Friday, October 7, 2011

Tawakkul Karman – profile



The human rights activist, joint winner of the Nobel peace prize, has emerged as a figurehead of the opposition in Yemen

Tom Finn
guardian.co.uk, Friday 7 October 2011

"Known to some of Yemen's opposition movement as the "mother of the revolution", Tawakkul Karman has emerged as a crucial figure among the youth activists who began camping out at Change Square in central Sana'a in early February, demanding the end of President Ali Abdullah Saleh's three-decade rule.

In Yemen, a 32-year-old mother of three may seem an unlikely leader of the fight to overthrow the president, but Karman – a journalist and human rights activist – has long been a thorn in Saleh's side and has been jailed many times.

She was catapulted into the international spotlight this January after being seized from her car and slung into prison.

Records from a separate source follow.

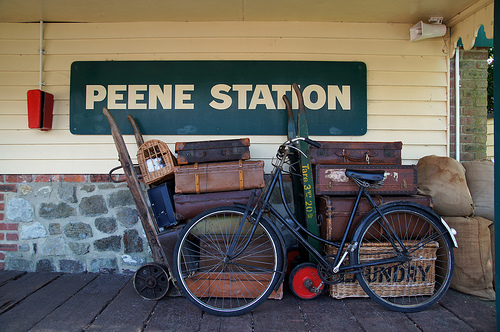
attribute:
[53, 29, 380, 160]
sign — green, white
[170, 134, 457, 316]
bicycle — shiny, black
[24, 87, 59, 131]
object — red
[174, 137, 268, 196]
suitcase — light brown, leather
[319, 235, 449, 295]
basket — light brown, wicker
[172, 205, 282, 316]
tire — black, rubber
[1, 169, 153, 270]
stone wall — gray, red, brick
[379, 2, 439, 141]
siding — yellow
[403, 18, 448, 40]
loud speaker — white, plastic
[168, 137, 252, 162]
suitcase — dark, brown, leather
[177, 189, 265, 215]
suitcase — dark, brown, leather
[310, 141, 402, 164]
suitcase — dark, brown, leather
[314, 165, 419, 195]
suitcase — dark, brown, leather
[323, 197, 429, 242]
suitcase — dark, brown, leather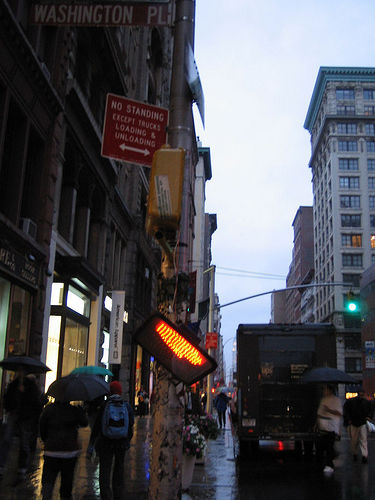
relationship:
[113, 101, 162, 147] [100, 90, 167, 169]
letters on sign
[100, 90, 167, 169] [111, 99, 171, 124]
sign says no standing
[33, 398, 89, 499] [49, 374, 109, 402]
person with an umbrella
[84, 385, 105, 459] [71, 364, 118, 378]
person with an umbrella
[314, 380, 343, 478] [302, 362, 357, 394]
pedestrian with an umbrella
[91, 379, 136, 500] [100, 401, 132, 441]
person carrying a backpack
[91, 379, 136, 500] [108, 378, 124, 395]
person wearing a hat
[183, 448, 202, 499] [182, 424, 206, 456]
pot filled with flowers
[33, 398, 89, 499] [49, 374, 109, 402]
person carrying an umbrella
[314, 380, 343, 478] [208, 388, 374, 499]
pedestrian walking on street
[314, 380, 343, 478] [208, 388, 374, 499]
pedestrian crossing street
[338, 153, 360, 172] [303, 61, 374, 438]
window on building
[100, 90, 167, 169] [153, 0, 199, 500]
sign on pole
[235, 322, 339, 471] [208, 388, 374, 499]
vehicle on street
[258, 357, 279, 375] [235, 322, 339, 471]
ups on vehicle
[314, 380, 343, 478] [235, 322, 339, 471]
pedestrian behind vehicle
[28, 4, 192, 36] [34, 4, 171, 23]
sign says washington pl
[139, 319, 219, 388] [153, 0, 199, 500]
crosswalk sign on pole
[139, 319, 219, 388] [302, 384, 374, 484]
crosswalk sign for pedestrian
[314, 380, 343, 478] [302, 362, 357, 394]
pedestrian holding an umbrella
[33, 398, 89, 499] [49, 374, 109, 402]
person holding an umbrella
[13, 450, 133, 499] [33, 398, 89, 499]
pavement near person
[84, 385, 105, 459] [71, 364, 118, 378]
person holding an umbrella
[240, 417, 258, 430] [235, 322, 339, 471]
license plate on vehicle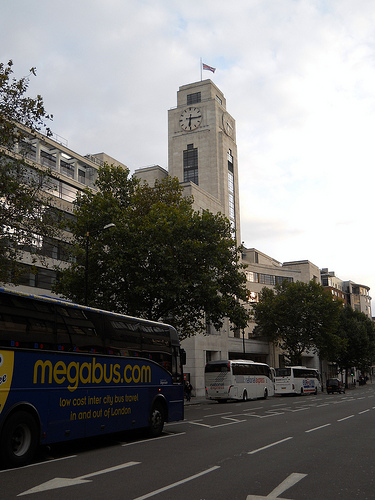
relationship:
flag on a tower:
[204, 63, 216, 74] [168, 78, 240, 241]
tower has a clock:
[168, 78, 240, 241] [179, 105, 202, 130]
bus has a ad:
[1, 286, 186, 462] [32, 358, 152, 394]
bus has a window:
[1, 286, 186, 462] [68, 311, 98, 351]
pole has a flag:
[200, 65, 206, 83] [204, 63, 216, 74]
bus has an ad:
[1, 286, 186, 462] [34, 358, 151, 384]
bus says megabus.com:
[1, 286, 186, 462] [32, 358, 154, 386]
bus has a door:
[1, 286, 186, 462] [165, 350, 183, 412]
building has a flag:
[168, 82, 238, 237] [204, 63, 216, 74]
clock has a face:
[179, 105, 202, 130] [184, 114, 201, 128]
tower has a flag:
[168, 78, 240, 241] [204, 63, 216, 74]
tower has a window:
[168, 78, 240, 241] [182, 143, 200, 186]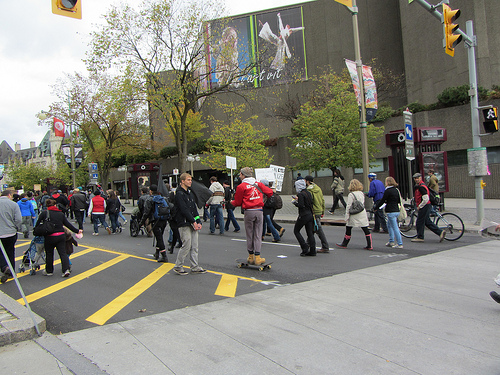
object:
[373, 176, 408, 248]
pedestrian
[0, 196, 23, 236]
jacket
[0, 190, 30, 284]
human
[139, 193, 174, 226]
jacket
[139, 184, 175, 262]
human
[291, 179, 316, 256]
pedestrian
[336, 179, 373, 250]
person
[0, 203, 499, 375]
street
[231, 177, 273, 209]
jacket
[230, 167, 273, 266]
man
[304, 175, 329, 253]
pedestrian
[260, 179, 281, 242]
pedestrian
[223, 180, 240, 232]
pedestrian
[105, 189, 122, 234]
pedestrian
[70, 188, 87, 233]
pedestrian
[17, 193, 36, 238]
pedestrian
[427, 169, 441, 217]
pedestrian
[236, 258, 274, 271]
skateboard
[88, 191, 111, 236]
person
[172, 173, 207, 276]
person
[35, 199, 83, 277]
person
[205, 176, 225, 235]
human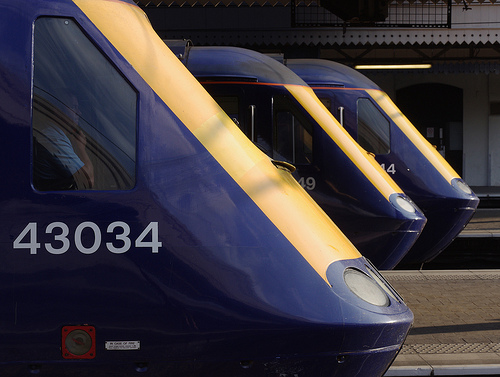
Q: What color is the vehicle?
A: Blue.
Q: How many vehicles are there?
A: Three.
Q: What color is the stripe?
A: Yellow.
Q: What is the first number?
A: 43034.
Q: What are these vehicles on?
A: Tracks.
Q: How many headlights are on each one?
A: Two.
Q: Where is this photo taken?
A: Train station.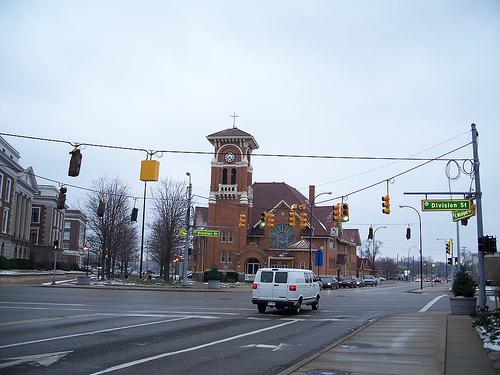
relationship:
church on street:
[192, 105, 361, 282] [1, 256, 458, 369]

Thousands of people poured on to the streets of Sana'a calling for her release. It was a key moment in Yemen's uprising when the tide began to turn against Saleh....

Many see Karman's award as recognition of the growing involvement of Yemen's women in the uprising. In a country where most women are neither seen nor heard, thousands have taken to the streets in recent months, defying authority and the weight of tradition to call for the fall of the regime, and the sight of 10,000 of them marching down a six-lane motorway in mid-April after Saleh accused them of "mingling with men" was too much for some to bear."